There is hypocrisy today in the Foreign Relations Committee hearings. Dov Levin of Carnegie Mellon University has done a complete study of how many times the US tried to influence a national election in other countries. He has shown that 81 times between 1946 to 2000 the US attempted the altar the elections of other nations. We now call foul when another country uses propaganda, get out the votes and campaign materials through public pronouncements. In the same study, Russia had interfered in 36 countries. 
Russia did not raise this in 1996, the US participated through the IMF to support Boris Yeltsin to the tune of a 10.2 billion loan. In 1999, Israeli elections saw Bill Clinton help Ehud Barak against Benjamin Netanyahu. In the 2016 election, the Jerusalem Post cited “There were various liberal groups in the United States that were raising millions to fund a campaign called V15 against Prime Minister Netanyahu." McLaughlin also cited an effort "to organize the [Israeli] Arabs into one party and teach them about voter turnout."
Having Sec.
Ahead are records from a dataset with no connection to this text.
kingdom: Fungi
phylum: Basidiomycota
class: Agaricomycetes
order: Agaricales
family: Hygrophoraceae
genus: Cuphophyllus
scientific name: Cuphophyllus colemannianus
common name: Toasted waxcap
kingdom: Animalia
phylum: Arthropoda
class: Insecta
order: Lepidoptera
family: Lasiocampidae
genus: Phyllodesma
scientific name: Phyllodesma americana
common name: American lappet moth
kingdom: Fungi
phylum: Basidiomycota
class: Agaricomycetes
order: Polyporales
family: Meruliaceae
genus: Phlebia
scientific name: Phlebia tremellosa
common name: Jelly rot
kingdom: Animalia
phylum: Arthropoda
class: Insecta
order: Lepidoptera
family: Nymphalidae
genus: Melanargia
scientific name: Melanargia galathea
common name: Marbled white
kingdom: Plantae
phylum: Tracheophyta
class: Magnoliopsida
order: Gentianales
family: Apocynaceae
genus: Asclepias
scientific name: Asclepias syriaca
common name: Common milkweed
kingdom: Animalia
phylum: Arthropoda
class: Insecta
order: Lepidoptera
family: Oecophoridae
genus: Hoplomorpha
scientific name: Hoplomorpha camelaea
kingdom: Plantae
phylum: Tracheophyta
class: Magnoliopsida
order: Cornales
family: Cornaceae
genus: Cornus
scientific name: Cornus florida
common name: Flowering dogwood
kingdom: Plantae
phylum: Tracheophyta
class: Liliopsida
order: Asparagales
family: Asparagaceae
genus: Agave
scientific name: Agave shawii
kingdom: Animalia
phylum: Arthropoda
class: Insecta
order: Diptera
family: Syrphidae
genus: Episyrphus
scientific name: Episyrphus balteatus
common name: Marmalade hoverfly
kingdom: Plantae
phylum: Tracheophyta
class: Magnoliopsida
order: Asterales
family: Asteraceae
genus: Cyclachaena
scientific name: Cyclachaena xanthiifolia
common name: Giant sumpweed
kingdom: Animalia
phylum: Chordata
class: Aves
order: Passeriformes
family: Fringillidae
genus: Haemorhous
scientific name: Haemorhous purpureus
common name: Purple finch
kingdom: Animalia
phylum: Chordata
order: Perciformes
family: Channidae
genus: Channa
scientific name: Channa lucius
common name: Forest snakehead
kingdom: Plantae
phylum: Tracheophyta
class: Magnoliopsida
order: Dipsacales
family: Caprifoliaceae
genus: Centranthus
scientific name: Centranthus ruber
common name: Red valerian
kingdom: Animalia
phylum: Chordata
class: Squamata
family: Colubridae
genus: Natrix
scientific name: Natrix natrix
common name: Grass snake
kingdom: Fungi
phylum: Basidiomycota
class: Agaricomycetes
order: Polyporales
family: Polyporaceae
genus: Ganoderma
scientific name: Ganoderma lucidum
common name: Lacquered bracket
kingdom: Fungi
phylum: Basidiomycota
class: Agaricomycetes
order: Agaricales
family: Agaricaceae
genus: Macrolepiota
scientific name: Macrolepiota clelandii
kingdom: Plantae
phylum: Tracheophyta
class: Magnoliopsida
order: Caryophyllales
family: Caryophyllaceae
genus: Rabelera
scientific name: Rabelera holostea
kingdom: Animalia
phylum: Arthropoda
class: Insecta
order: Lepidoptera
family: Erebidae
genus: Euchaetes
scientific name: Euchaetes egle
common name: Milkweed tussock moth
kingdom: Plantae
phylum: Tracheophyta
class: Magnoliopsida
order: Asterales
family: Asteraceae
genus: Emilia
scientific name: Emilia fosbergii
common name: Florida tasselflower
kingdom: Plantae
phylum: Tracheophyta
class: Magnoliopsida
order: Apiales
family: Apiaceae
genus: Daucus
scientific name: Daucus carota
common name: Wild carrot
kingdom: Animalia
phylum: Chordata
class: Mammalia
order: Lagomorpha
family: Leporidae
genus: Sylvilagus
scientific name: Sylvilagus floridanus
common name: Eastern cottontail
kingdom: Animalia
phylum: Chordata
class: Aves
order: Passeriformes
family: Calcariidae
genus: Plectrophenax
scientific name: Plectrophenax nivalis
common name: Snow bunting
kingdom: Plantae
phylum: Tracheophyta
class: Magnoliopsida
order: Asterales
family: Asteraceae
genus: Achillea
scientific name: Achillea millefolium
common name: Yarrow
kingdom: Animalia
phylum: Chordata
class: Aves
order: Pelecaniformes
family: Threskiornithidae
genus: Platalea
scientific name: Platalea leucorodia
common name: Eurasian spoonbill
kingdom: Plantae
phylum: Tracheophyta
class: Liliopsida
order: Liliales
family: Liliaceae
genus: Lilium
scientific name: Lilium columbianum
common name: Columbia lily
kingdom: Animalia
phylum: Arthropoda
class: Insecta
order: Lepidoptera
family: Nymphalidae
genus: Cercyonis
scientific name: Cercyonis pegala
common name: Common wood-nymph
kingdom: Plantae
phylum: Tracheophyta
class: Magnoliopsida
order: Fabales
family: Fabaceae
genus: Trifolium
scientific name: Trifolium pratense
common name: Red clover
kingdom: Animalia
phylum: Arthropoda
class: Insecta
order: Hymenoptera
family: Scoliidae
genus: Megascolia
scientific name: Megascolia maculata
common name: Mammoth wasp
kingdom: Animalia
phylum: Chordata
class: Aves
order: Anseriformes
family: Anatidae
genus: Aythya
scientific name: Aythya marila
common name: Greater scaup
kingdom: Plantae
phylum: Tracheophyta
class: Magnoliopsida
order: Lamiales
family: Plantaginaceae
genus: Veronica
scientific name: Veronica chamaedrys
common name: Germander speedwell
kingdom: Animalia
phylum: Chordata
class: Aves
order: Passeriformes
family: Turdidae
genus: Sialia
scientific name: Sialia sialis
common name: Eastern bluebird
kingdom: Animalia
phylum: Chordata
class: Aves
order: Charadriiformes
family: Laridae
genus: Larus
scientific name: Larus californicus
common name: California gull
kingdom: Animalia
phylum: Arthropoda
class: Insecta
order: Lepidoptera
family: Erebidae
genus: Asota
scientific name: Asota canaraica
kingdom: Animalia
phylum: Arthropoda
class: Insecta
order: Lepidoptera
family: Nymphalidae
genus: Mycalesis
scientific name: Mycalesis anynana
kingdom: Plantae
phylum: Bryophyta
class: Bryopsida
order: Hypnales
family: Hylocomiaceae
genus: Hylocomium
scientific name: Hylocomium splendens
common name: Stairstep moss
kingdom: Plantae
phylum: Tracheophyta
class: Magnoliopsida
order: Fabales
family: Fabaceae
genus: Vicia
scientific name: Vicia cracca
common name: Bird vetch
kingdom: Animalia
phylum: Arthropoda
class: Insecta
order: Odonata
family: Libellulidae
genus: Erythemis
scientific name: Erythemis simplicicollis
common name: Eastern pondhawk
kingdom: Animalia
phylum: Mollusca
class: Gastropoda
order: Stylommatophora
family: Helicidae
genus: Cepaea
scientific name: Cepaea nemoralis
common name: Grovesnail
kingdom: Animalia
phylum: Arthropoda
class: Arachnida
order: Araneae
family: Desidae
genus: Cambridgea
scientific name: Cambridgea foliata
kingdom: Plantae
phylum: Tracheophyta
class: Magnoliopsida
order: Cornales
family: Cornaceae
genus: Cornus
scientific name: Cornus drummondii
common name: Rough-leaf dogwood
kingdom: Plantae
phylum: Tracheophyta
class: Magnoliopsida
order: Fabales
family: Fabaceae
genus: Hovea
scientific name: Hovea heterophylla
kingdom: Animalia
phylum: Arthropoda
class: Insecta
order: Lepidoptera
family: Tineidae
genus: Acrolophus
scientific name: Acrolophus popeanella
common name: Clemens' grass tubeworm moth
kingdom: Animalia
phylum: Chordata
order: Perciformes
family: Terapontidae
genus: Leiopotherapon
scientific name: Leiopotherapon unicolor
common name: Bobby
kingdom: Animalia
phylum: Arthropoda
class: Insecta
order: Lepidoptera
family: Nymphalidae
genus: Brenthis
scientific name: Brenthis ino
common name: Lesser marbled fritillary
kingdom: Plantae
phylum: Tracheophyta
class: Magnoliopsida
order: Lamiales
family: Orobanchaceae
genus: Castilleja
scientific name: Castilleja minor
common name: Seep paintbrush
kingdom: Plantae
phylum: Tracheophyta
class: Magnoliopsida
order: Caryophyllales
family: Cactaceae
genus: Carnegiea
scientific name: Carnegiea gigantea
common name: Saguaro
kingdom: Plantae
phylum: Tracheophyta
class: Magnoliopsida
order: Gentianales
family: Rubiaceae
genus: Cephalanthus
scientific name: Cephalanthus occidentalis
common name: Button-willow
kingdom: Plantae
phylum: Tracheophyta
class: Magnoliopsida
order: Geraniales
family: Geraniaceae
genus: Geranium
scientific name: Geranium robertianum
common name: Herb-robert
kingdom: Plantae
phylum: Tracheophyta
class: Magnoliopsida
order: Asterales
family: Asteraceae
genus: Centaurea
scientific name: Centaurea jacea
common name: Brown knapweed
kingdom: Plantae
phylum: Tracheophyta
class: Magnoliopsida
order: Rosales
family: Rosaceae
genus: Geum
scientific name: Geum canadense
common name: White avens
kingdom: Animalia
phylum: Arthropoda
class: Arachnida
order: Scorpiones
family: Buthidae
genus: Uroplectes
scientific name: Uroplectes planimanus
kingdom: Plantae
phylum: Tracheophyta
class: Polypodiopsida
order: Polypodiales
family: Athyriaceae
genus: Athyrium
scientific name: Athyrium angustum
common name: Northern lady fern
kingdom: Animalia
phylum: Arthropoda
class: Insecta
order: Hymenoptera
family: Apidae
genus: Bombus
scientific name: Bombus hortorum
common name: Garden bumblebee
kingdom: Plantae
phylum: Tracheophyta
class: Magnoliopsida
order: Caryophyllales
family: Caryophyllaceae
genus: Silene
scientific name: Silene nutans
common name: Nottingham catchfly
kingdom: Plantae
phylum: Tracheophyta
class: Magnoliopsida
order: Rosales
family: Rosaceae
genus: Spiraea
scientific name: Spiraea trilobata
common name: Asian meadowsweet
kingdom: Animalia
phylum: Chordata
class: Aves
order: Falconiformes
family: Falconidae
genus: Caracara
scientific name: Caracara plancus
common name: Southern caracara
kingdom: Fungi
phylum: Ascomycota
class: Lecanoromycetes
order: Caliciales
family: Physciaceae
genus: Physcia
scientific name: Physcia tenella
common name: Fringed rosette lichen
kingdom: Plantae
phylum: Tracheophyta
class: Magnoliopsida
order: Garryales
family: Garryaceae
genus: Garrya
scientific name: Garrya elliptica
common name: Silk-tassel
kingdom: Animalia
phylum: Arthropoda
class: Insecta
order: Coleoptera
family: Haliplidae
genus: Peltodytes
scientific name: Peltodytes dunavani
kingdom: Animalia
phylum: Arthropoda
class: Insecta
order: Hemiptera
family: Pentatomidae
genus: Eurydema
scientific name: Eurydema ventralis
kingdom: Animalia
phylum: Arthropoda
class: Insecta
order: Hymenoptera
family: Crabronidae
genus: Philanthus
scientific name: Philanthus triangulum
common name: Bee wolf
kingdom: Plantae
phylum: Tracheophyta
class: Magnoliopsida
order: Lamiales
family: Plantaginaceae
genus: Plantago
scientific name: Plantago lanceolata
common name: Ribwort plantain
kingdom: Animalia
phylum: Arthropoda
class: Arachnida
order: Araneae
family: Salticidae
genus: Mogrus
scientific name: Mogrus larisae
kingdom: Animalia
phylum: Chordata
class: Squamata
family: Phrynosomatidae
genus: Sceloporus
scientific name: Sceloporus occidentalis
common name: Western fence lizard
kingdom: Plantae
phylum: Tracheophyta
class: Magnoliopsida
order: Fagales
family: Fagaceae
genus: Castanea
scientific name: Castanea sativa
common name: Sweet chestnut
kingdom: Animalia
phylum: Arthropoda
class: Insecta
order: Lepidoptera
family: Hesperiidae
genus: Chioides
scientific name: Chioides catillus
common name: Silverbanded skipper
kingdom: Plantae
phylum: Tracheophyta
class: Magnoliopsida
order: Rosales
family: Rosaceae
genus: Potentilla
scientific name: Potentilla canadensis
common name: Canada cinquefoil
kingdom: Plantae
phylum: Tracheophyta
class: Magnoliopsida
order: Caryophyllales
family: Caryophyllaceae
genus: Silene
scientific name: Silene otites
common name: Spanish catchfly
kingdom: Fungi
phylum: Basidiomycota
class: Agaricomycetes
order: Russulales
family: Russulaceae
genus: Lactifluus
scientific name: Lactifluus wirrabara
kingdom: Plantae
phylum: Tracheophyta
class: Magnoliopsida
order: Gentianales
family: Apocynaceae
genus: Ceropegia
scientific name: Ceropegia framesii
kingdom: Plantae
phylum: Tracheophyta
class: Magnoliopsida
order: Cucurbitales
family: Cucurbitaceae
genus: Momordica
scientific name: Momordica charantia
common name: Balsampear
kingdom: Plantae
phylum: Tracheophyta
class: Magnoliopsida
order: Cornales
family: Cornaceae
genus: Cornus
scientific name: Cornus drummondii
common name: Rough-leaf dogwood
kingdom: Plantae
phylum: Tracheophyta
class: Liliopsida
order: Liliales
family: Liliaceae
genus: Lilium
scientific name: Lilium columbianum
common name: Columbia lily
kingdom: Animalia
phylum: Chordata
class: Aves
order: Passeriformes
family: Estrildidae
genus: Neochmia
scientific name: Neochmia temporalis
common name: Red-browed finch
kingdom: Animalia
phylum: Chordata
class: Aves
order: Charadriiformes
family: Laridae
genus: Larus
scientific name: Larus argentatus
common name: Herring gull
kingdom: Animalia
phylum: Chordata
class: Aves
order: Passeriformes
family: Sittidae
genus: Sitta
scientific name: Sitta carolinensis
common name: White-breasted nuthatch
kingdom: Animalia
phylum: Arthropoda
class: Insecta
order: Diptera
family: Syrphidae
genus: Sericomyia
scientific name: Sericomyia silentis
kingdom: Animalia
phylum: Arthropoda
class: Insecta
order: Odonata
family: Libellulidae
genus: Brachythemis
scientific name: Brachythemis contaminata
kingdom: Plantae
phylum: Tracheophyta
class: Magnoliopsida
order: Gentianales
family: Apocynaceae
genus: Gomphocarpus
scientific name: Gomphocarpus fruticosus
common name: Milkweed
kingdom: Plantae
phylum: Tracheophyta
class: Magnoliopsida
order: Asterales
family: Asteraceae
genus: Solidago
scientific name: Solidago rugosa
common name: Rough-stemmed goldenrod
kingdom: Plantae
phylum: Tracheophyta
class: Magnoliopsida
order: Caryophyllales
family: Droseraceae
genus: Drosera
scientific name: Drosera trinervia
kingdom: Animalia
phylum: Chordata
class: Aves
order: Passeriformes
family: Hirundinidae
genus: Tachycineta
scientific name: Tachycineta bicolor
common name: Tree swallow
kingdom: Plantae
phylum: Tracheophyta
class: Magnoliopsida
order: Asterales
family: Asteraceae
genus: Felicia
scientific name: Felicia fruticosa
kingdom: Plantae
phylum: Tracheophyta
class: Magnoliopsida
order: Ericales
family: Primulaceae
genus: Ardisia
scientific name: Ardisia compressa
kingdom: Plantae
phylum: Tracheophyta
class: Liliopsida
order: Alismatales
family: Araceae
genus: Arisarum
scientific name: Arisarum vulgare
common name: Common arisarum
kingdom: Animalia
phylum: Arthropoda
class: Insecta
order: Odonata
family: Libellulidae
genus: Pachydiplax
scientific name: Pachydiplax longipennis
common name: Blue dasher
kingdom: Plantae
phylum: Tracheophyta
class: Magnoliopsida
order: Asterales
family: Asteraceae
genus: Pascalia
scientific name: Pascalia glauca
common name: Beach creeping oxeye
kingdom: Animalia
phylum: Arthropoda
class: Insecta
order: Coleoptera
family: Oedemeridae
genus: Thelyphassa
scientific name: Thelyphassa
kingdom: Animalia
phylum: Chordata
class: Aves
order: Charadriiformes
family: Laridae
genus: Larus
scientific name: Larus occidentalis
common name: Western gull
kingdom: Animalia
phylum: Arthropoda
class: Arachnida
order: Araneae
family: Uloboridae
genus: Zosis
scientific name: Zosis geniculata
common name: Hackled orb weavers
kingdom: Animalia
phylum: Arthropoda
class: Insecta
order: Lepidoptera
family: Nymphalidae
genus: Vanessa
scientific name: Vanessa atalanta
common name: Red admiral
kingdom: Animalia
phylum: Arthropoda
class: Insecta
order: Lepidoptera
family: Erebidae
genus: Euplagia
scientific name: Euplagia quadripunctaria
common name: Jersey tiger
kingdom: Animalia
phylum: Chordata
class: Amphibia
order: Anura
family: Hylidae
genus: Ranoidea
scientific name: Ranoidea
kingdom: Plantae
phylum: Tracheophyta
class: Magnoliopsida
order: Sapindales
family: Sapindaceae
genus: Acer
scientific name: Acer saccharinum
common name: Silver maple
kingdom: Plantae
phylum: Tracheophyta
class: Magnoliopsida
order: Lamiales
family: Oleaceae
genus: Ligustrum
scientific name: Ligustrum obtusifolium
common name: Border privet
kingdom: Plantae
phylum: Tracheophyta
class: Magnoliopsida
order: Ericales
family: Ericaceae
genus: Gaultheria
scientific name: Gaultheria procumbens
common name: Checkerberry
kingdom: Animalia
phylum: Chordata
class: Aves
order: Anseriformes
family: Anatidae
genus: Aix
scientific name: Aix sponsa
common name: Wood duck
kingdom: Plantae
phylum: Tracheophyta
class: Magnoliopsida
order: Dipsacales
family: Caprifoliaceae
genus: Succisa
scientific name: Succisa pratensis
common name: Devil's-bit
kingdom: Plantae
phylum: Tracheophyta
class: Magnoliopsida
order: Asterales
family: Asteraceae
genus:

Klapper talks about a glass house and not throwing stones, sounds like the United States apparently succeeded in doing this. If what the United States Foreign Relations Committee wants to do is to create an awareness of cybersecurity this is a strange way to bring this about. Declaring we can create a cyber battle with most of the countries being far more sophisticated without creating more harm would be nothing short illustrating the issues we have with the current Congress. The hearings were mainly to have the Congressman create a bully pulpit for their belief in the so-called Russian hackings. Amazingly outside of McCain and Graham, it was split largely along party lines. When Congress thinks they are fighting a conventional war in cyberspace, they need to step back and understand what this means its totally different.
The press and the Congress has no concept of what it will take to counterattack because it will expose to our adversaries or capabilities. You cannot respond to anything other than real time. Also, why are the people like John Podesta who use the word password for password, why is he not held accountable for securing his sensitive information? Also, we need to be very succinct about how the DNC was hacked and whether there is any direct involvement with WikiLeaks.
Having lived in this industry for so many years cyber attacks or more sophisticated and potentially more lethal as the attack is not against the archival records such as email but data. We need to educate or train the government to deal with this threat. The day of Congress debating rather than reacting will cause the United States to fall further behind.
What’s happening to intelligence is that there are in a new era of cyber network warfare that they do not understand or can deal with. The climate of this whole situation is that we knew we were attacked for the last decade and when the incumbent party gets defeated then we go into action. I hope the new administration has a complete view of what is going on here.